張慶超、王照明訴張文虎、上海寶星機械設備修造有限公司等合伙協議糾紛案


  【要點提示】

  協議約定共同投資成立公司,但公司已成立在先,且未根據約定變更工商登記的公司注冊資金和股東名單并予以公示,應當認定該約定屬于借公司之名進行經營的合伙協議。協議方不能僅依該協議取得股東身份。

  【案例索引】

  一審:上海市寶山區人民法院[2002]寶民二(商)初字第1265號(2004年5月15日)
  二審:上海市第二中級人民法院[2004]滬二中民三(商)終字第239號(2004年9月24日)

  【案情】

  原告(被上訴人)張慶超。
  原告(被上訴人)王照明。
  被告(上訴人)張文虎。
  被告(上訴人)上海寶星機械設備修造有限公司。
  被告張文耀。
  被告上海寶星機械設備修造有限公司(下稱寶星公司)的前身為上海虎鳳鋼結構有限公司(下稱虎鳳公司)。虎鳳公司于1998年10月27日經工商機關批準成立。工商登記注冊地為上海市寶山區北蘊川路經濟發展區;企業類型為國內合資有限責任公司;股東為張文虎、張文耀;注冊資金人民幣50萬元(以下幣種均為人民幣),其中,張文虎出資30萬元,張文耀出資20萬元,出資方式為貨幣資金。1999年3月25日,虎鳳公司變更公司名稱為寶星公司。1999年4月29日,被告張文虎與兩原告簽訂一份《股東協議書》,約定三方共同投資1 821 693元成立寶星公司,三方股份均等、共擔風險責任、共同分享經營利潤、共I司參與經營管理;遇決策問題投票決定,兩票以上為有效。該《股東協議書》上加蓋有被告寶星公司公章。依兩原告申請,上海市寶山區人民法院于2003年9月28日,指定上海萬隆眾天會計師事務所有限公司(下稱萬隆公司)對被告寶星公司的注冊資金來源、具體出資情況及自成立起至2002年8月的經營狀況、費用支出、資金走向、利潤等情況進行賬冊財務審計。根據萬隆公司出具的審計情況說明,被告寶星公司具體經營情況如下:(1)根據被告寶星公司賬冊中關于實收資本情況的記錄反映,1999年5月30日借記“其他應收款”10萬元、“固定資產”40萬元,貸記“實收資本”50萬元,但無任何原始憑證,故不能證明寶星公司工商公示的兩股東(即被告張文虎與張文耀)投入了現金和固定資產;(2)1999年5月,原告張慶超投入被告寶星公司資金128 500元,占寶星公司所收資金24.83%;原告王照明投入被告寶星公司資金20萬元,并為其代墊費用44 024.94元,占寶星公司所收資金47.15%;被告張文虎投入被告寶星公司資金145 020元,占寶星公司所收資金28.02%。截至2002年8月,原告張慶超從寶星公司取回66 410元;原告王照明取回19萬元,并以停薪留職費用為由獲得3萬元;被告張文虎取回335 000元;(3)截至2002年8月,被告寶星公司賬面盈余公積金和未分配利潤為706 728.84元,審計扣減其他固定資產折舊、廠房租賃費等成本支出尚余643 248.98元。在兩原告注資前寶星公司賬面并無盈利及虧損記載;(4)財務賬冊中未發現被告張文虎有轎車和材料折價入賬。
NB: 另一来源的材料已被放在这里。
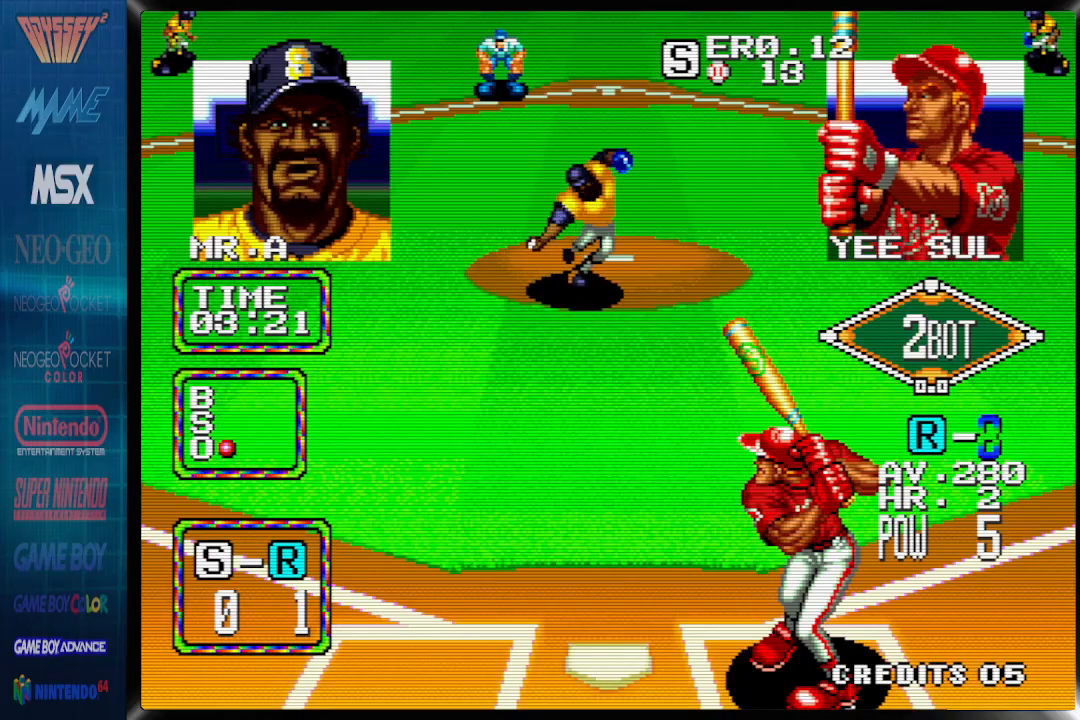
{"buttons": ["DPAD_RIGHT"], "events": [[217, "CROSS", "up"], [217, "DPAD_RIGHT", "down"]]}
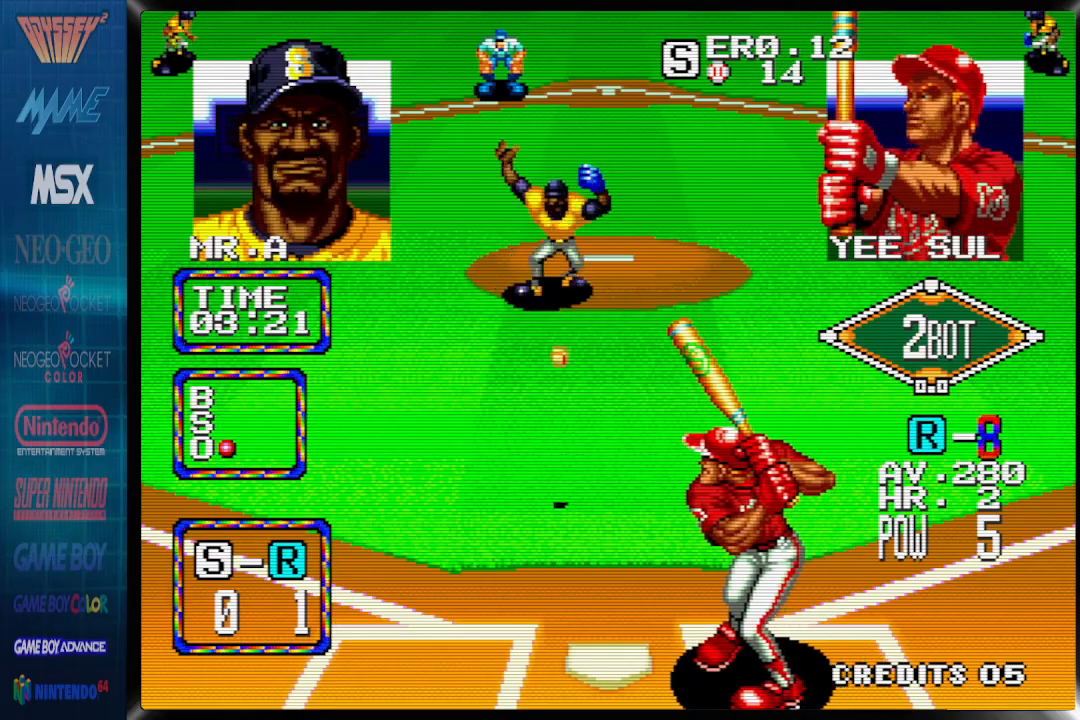
{"buttons": ["DPAD_RIGHT"], "events": []}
萬隆公司就審計財務資料情況向法院說明:審計過程中未發現賬冊與賬冊間、賬冊與會計報表間、賬冊與記賬憑證間有明顯不符和缺漏情況。被告張文耀在庭審中稱其只是寶星公司勤雜人員,不參加經營管理,對被告張文虎與兩原告的協議在訴訟后才知曉。
  原告張慶超、王照明訴稱,兩原告于1999年4月與被告張文虎簽訂《股東協議書》,約定三方共同投資成立被告寶星公司。三方所占股份均等、共同承擔風險、共享公司經營利潤。協議生效后,三方共投資519 059.41元。其中,原告張慶超投資13萬元,原告王照明投資244 024.94元,被告張文虎投資145 034.47元。被告寶星公司于1999年3月25日成立。后在三方共同努力下初見規模并取得可觀效益,至2002年8月,累計利潤706 728.84元。此外,從2000年3月至2002年8月底,被告寶星公司分批返還三方投資款655 000元。其中,返還原告張慶超13萬元,返還原告王照明19萬元,返還被告張文虎335 000元。現三方因在公司經營管理中出現分歧,被告張文虎排斥兩原告參與經營。據此,兩原告請求判令確認兩原告1999年4月至2002年8月享有寶星公司的股東權;原告王照明請求判令被告張文虎、被告寶星公司退還投資款54 024.94元。另,兩原告請求判令被告張文虎、被告寶星公司支付盈余利潤471152.56元;判令被告張文虎返還抽逃公司資金335 000元。
  被告張文虎、被告寶星公司辯稱,三方的《股東協議書》根本未履行。兩原告既未出資,也未參與寶星公司經營管理活動,故非寶星公司股東。當然也不享有公司盈余分配請求權。既然兩原告不是公司股東,也就不存在股東權轉讓問題。兩原告與被告張文虎間是債權、債務關系。被告張文虎已經向兩原告歸還所借款項。原告的訴請也不明確。據此,請求駁回兩原告訴請。
  被告張文耀辯稱:兩原告既然不是公司股東,則無從談起利潤分配及退股事宜,請求駁回兩原告訴請。

  【審判】

  一審法院經審理認為,本案所涉爭議之《股東協議書》的性質,實屬兩原告與被告張文虎借用被告寶星公司名義進行經營的協議。從被告寶星公司工商登記和審計結論看:被告寶星公司成立早于1999年4月29日。故三方不存在新設公司并成為新公司股東的合意;被告寶星公司工商公示的兩股東,即張文虎與張文耀均未實際出資。該公司由被告張文虎管理運作,被告張文耀系掛名股東,既未出資亦未參加管理。自公司成立至1999年4月29日《股東協議書》簽訂之前,寶星公司并無實質性經營。被告張文虎作為公司創建人、公示股東之一,與兩原告簽訂了《股東協議書》,該協議書雖明確約定兩原告與被告張文虎三方共同投資180余萬元成立寶星公司,由三方共同經營管理公司,但實際上述三方除各自投入部分資金并共同經營外,并未對寶星公司成立時工商記載的50萬元注冊資金及股東名單予以相應變更并公示。因而,被告寶星公司依公示原則,對外依然只承擔注冊資金為50萬元的有限責任。1999年4月29日的《股東協議書》系三方當事人借用寶星公司名義進行合伙經營的形式載體。兩原告不能因實際投入部分資金及實際參與管理而成為公司股東。被告寶星公司及張文虎辯稱與兩原告系借款關系,理由不能成立。因為三方協議表明了三者合作地位,而實際參加的經營活動表明系三方共同參與了經營活動,故前述兩被告的辯解法院不予采信。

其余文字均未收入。